Given task
Reproduce the passage on NBA coaching word for word, starting at "I believe that" and stopping after "with weak talent.".

The NBA is a players’ league, and the results that any team achieves are overwhelmingly driven by the quality of that team’s players. Coaches are necessary, even important, but in the NBA they have less impact on the variability of a team’s result than is popularly attributed. The reason for this is that there is less variability in the quality of coaches than is popularly thought.

I believe that there are a select few “great” coaches, and, surprisingly, even fewer “terrible” coaches. Most are qualified individuals with their own collection of strengths and foibles. Most will succeed with good talent, and fail with weak talent.

The most successful coaches have their biggest impact before the game starts. Their primary job is to teach the players what to do and prepare them for what the opponent will do. In general, I consider in-game moves, particularly play-calling out of time outs or in late-game situations, to be highly overrated. Those times more than any other are dictated by the quality and the execution of the players.

Data block
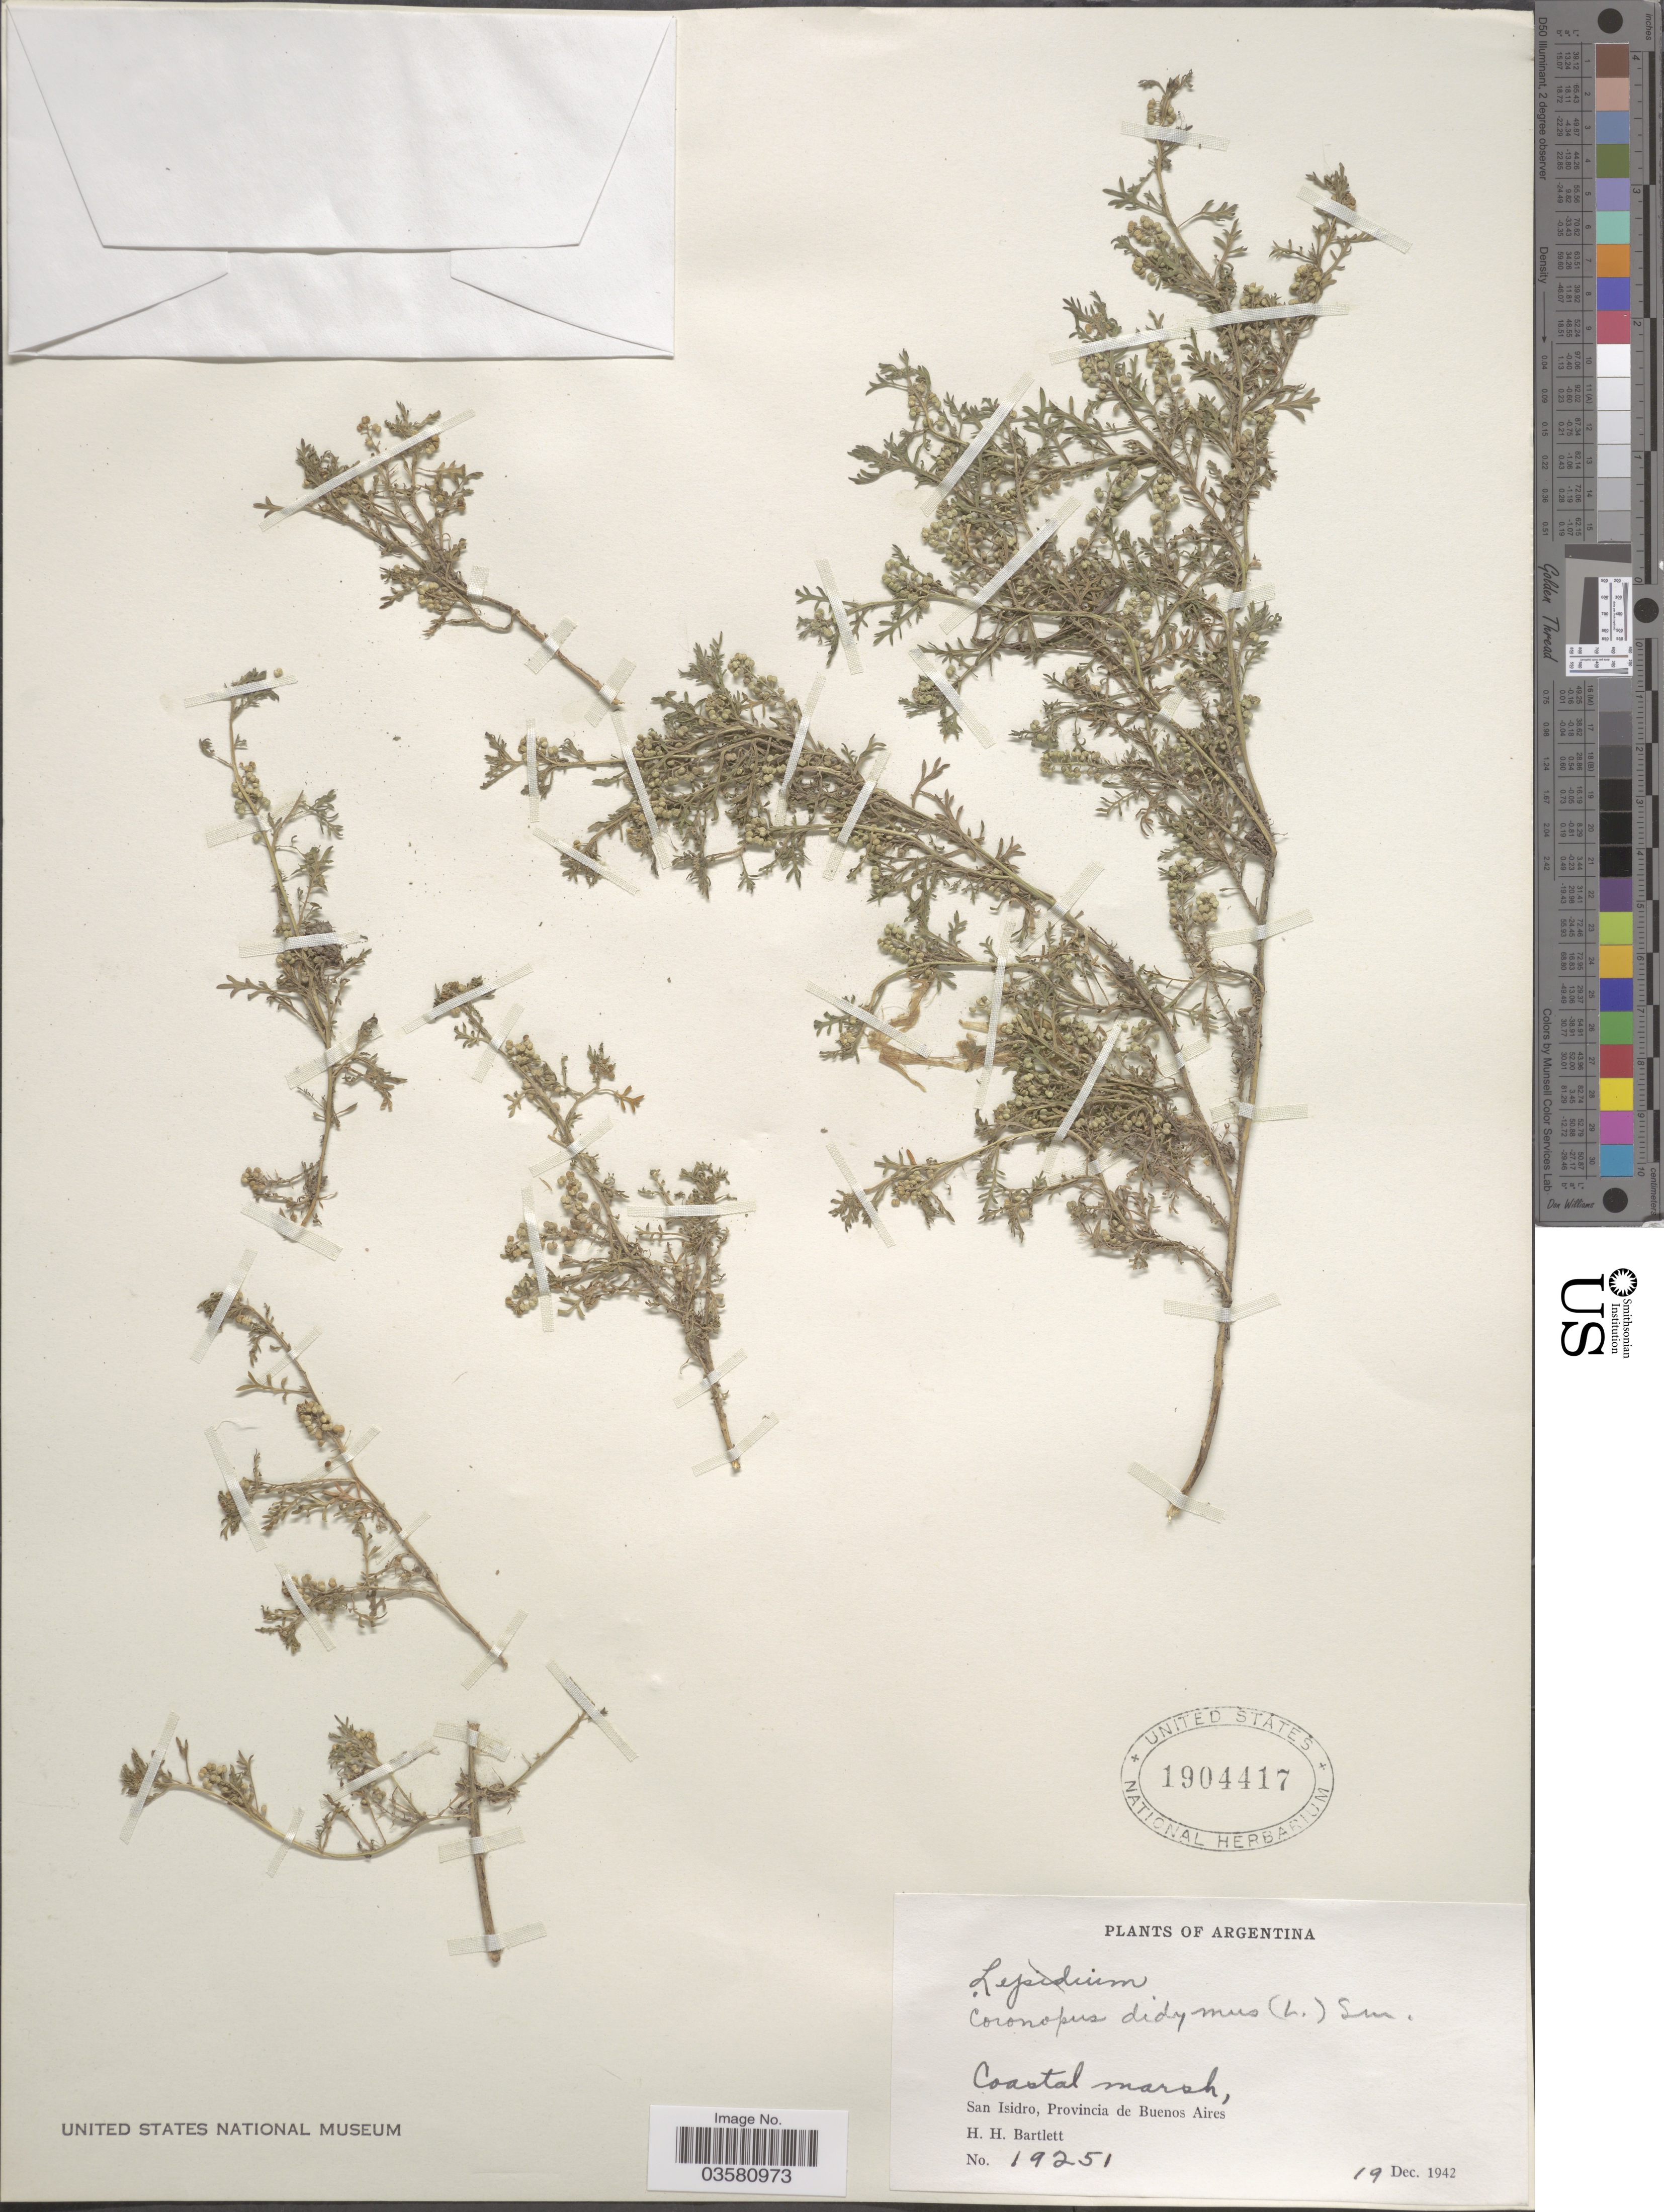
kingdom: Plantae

Correct response
I believe that there are a select few “great” coaches, and, surprisingly, even fewer “terrible” coaches. Most are qualified individuals with their own collection of strengths and foibles. Most will succeed with good talent, and fail with weak talent.